LE PIÉTON DE NEW YORK
★★★ ARRÊTEZ DE ME CASSER LES OREILLES et OLD M. FLOOD, de Joseph Mitchell, Éditions du sous-sol, 279 p. et 127 p., 22 € et 16 €. Traduits de l’anglais (États-Unis) par Lazare Bitoun.
Journaliste légendaire du Herald Tribune puis du très prestigieux
New Yorker, Joseph Mitchell avait une spécialité hors du commun : il arpentait les rues et les quais de New York, faisait des rencontres, et les racontait dans de longs reportages au style divin.
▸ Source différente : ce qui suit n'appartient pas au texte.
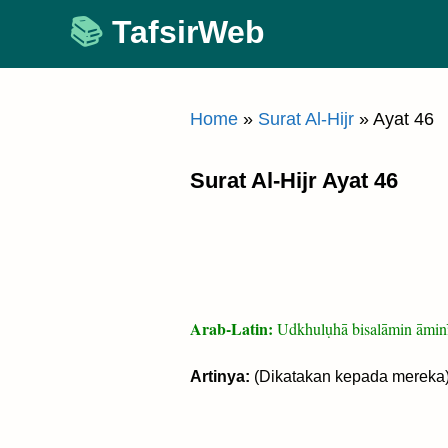
Skip
TafsirWeb
to
content
Home
»
Surat Al-Hijr
»
Ayat 46
Surat Al-Hijr Ayat 46
Arab-Latin:
Udkhulụhā bisalāmin āmin
Artinya:
(Dikatakan kepada mereka)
C’est ainsi qu’il écrivit son chef-d’oeuvre, Le Secret de Joe
Gould, mais ses autres récits sont tout aussi remarquables. Deux volumes paraissent aujourd’hui : le premier, Arrêtez
de me casser les oreilles, publié en 1938, est une galerie de personnages étonnants – adeptes du vaudou, stripteaseuses,
joueurs de basket dans les rues de Harlem, ou encore Florence Cubitt, « élue reine des Nudistes lors de la Foire-Exposition internationale de la côte Pacifique qui s’est tenue à San Diego en 1936 », qui le reçoit uniquement vêtue d’un cache-sexe. Le second,
Old M. Flood est un long reportage de 1944 consacré à un certain Hugh G. Flood, qui, alors qu’il avait 93 ans, espérait en vivre vingt-deux de plus grâce à un régime bien particulier : M. Flood, se nourrissait exclusivement de fruits de mer – et d’huîtres en particulier – achetés au marché aux poissons de Fulton Street.
Se déclarant
« fruitdemerien », Flood avait un sacré caractère que Mitchell décrit ici avec autant d’humour que de tendresse. Styliste d’exception, psychologue affûté, le journaliste avait grandi dans une ferme avant de devenir l’idole de centaines de milliers de lecteurs. Un jour, il s’est retrouvé incapable d’écrire une ligne de plus, mais n’a jamais cessé de se rendre à son bureau du New Yorker. Son oeuvre est fascinante : à côté de lui, Tom Wolfe passe pour Léon Zitrone.